**TASK GOAL**
Where the listing below reaches the line containing "18: (472, 97, 1.35)", start writing out lines exactly, and stop once the line containing "39: (339, 281, 2.06)" has been written.
DATA TO USE START
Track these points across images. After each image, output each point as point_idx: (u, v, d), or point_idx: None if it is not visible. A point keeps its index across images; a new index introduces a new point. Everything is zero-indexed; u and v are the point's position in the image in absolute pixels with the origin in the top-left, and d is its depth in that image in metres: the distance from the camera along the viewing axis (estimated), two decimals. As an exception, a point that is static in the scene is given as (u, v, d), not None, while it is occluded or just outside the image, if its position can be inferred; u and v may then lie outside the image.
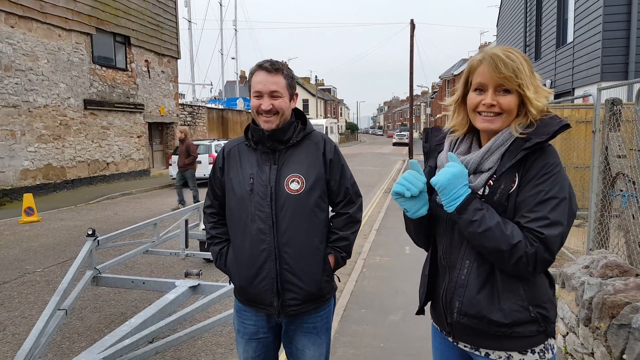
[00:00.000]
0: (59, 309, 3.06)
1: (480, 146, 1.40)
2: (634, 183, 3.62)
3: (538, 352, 1.33)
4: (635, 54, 10.10)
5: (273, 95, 1.80)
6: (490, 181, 1.31)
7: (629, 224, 3.49)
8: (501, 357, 1.34)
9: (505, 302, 1.30)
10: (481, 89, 1.33)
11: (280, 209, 1.78)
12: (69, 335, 3.90)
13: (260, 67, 1.82)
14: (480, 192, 1.33)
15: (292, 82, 1.88)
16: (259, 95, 1.80)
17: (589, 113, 6.95)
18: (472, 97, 1.35)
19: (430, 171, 1.48)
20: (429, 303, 1.56)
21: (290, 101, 1.86)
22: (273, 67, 1.82)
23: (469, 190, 1.31)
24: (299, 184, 1.79)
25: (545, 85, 14.40)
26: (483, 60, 1.31)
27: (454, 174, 1.32)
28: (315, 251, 1.83)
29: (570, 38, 12.60)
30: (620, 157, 3.81)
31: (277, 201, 1.78)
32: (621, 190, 3.66)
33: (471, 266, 1.34)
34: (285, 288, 1.80)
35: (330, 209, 1.95)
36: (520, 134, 1.30)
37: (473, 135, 1.44)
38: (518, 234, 1.24)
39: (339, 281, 2.06)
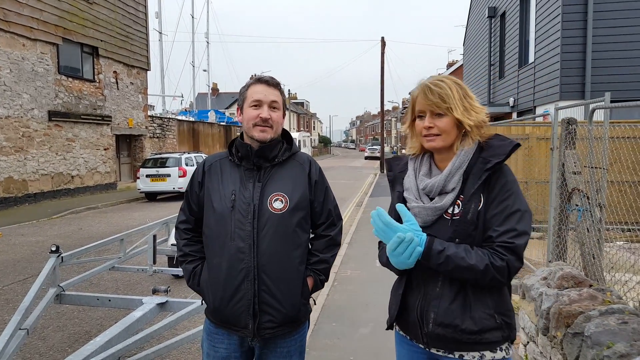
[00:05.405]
0: (20, 329, 2.95)
1: (437, 166, 1.58)
2: (588, 198, 3.82)
3: (504, 349, 1.50)
4: (591, 75, 10.68)
5: (272, 106, 1.79)
6: (459, 201, 1.47)
7: (584, 237, 3.68)
8: (475, 357, 1.46)
9: (475, 310, 1.44)
10: (421, 115, 1.53)
11: (261, 227, 1.72)
12: (30, 356, 3.76)
13: (259, 80, 1.81)
14: (450, 211, 1.48)
15: (285, 100, 1.89)
16: (258, 104, 1.77)
17: (548, 130, 7.29)
18: (417, 124, 1.55)
19: (399, 195, 1.61)
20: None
21: (283, 118, 1.86)
22: (272, 80, 1.82)
23: (424, 235, 1.42)
24: (282, 202, 1.74)
25: (508, 103, 14.96)
26: (418, 91, 1.52)
27: (414, 224, 1.43)
28: (295, 273, 1.78)
29: (531, 58, 13.19)
30: (575, 173, 4.02)
31: (259, 219, 1.72)
32: (577, 205, 3.85)
33: (445, 280, 1.47)
34: (262, 310, 1.73)
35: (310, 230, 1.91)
36: (480, 157, 1.47)
37: (430, 156, 1.60)
38: (482, 259, 1.38)
39: (315, 304, 2.01)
DATA TO USE END
**OUTPUT**
18: (472, 97, 1.35)
19: (430, 171, 1.48)
20: (429, 303, 1.56)
21: (290, 101, 1.86)
22: (273, 67, 1.82)
23: (469, 190, 1.31)
24: (299, 184, 1.79)
25: (545, 85, 14.40)
26: (483, 60, 1.31)
27: (454, 174, 1.32)
28: (315, 251, 1.83)
29: (570, 38, 12.60)
30: (620, 157, 3.81)
31: (277, 201, 1.78)
32: (621, 190, 3.66)
33: (471, 266, 1.34)
34: (285, 288, 1.80)
35: (330, 209, 1.95)
36: (520, 134, 1.30)
37: (473, 135, 1.44)
38: (518, 234, 1.24)
39: (339, 281, 2.06)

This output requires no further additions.